═══ Materials provided
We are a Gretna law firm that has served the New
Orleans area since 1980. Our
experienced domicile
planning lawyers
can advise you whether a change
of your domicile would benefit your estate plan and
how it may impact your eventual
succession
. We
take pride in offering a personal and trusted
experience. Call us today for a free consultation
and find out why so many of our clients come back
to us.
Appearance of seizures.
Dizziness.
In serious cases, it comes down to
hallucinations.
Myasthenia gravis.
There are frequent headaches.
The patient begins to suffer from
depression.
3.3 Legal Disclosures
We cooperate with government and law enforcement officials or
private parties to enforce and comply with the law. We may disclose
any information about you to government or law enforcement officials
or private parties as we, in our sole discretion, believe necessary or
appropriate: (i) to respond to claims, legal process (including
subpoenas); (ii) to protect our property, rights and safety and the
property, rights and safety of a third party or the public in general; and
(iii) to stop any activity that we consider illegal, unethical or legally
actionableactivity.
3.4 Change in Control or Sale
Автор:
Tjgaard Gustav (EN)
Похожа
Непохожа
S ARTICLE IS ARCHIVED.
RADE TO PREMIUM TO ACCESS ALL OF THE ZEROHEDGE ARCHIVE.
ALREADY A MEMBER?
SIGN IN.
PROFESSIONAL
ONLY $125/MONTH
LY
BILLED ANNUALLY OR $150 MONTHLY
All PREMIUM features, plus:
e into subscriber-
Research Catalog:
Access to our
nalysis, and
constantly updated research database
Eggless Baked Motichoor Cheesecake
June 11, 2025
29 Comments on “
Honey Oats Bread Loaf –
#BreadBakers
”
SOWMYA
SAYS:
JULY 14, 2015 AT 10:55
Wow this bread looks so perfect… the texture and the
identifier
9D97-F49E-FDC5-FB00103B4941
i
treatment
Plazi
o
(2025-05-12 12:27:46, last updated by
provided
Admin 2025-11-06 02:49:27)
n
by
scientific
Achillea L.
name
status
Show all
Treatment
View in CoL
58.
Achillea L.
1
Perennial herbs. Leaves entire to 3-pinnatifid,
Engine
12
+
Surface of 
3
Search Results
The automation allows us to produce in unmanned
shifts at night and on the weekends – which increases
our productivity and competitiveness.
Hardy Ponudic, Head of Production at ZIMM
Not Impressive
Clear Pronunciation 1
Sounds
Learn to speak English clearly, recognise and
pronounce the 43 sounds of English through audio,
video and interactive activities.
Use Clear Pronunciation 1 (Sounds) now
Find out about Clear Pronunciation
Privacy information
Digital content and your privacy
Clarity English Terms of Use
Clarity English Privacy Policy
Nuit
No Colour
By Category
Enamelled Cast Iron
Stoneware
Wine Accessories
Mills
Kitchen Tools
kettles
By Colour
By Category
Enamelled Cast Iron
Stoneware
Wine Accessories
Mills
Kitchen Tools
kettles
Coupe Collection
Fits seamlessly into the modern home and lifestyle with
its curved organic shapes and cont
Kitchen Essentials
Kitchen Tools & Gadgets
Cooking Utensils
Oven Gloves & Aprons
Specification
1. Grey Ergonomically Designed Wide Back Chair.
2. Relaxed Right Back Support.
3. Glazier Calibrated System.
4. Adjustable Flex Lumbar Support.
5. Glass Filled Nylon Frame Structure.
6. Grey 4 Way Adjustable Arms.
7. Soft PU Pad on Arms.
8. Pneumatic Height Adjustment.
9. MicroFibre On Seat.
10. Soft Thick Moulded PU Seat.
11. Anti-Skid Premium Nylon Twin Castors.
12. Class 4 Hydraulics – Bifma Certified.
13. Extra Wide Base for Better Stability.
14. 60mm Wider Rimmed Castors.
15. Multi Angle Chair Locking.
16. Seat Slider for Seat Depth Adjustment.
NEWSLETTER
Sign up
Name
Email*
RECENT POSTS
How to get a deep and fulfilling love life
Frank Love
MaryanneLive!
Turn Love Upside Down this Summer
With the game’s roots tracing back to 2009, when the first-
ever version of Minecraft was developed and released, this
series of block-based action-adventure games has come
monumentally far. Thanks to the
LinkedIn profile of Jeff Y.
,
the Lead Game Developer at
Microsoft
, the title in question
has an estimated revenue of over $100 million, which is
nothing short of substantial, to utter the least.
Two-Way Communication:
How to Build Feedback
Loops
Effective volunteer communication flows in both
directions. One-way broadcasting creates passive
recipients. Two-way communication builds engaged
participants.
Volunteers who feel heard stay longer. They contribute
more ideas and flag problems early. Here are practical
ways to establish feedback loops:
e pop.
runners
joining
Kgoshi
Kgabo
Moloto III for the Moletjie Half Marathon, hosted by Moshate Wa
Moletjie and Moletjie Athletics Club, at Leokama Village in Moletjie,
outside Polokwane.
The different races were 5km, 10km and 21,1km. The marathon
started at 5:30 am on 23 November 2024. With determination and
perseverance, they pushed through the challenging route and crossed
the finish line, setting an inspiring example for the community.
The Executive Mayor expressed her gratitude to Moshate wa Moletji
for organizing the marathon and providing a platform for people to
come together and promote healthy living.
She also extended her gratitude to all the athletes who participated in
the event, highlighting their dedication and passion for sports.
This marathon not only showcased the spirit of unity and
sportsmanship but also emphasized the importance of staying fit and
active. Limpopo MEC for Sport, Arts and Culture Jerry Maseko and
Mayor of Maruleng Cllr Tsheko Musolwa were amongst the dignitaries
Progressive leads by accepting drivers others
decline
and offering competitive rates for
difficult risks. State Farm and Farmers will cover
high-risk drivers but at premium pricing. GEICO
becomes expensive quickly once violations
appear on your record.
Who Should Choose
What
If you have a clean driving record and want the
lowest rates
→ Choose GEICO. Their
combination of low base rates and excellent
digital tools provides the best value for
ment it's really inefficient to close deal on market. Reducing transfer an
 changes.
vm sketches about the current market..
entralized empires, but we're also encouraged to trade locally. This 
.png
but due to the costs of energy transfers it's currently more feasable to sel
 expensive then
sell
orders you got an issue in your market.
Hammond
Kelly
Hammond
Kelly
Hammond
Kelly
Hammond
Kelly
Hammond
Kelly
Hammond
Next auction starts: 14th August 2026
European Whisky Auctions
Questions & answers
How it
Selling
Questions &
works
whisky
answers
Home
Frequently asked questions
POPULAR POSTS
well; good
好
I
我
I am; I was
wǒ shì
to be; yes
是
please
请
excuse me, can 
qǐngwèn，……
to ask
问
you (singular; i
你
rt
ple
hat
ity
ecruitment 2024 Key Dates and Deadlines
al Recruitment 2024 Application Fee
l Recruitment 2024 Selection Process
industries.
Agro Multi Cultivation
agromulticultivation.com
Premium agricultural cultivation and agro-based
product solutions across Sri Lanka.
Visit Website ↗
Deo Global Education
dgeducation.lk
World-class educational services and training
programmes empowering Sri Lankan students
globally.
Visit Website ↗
══════
Prompt: Please give back exactly the lines of the listing above that run from the one containing "The patient begins to suffer from" through the one containing "video and interactive activities.", and only those.

Written solution:
The patient begins to suffer from
depression.
3.3 Legal Disclosures
We cooperate with government and law enforcement officials or
private parties to enforce and comply with the law. We may disclose
any information about you to government or law enforcement officials
or private parties as we, in our sole discretion, believe necessary or
appropriate: (i) to respond to claims, legal process (including
subpoenas); (ii) to protect our property, rights and safety and the
property, rights and safety of a third party or the public in general; and
(iii) to stop any activity that we consider illegal, unethical or legally
actionableactivity.
3.4 Change in Control or Sale
Автор:
Tjgaard Gustav (EN)
Похожа
Непохожа
S ARTICLE IS ARCHIVED.
RADE TO PREMIUM TO ACCESS ALL OF THE ZEROHEDGE ARCHIVE.
ALREADY A MEMBER?
SIGN IN.
PROFESSIONAL
ONLY $125/MONTH
LY
BILLED ANNUALLY OR $150 MONTHLY
All PREMIUM features, plus:
e into subscriber-
Research Catalog:
Access to our
nalysis, and
constantly updated research database
Eggless Baked Motichoor Cheesecake
June 11, 2025
29 Comments on “
Honey Oats Bread Loaf –
#BreadBakers
”
SOWMYA
SAYS:
JULY 14, 2015 AT 10:55
Wow this bread looks so perfect… the texture and the
identifier
9D97-F49E-FDC5-FB00103B4941
i
treatment
Plazi
o
(2025-05-12 12:27:46, last updated by
provided
Admin 2025-11-06 02:49:27)
n
by
scientific
Achillea L.
name
status
Show all
Treatment
View in CoL
58.
Achillea L.
1
Perennial herbs. Leaves entire to 3-pinnatifid,
Engine
12
+
Surface of 
3
Search Results
The automation allows us to produce in unmanned
shifts at night and on the weekends – which increases
our productivity and competitiveness.
Hardy Ponudic, Head of Production at ZIMM
Not Impressive
Clear Pronunciation 1
Sounds
Learn to speak English clearly, recognise and
pronounce the 43 sounds of English through audio,
video and interactive activities.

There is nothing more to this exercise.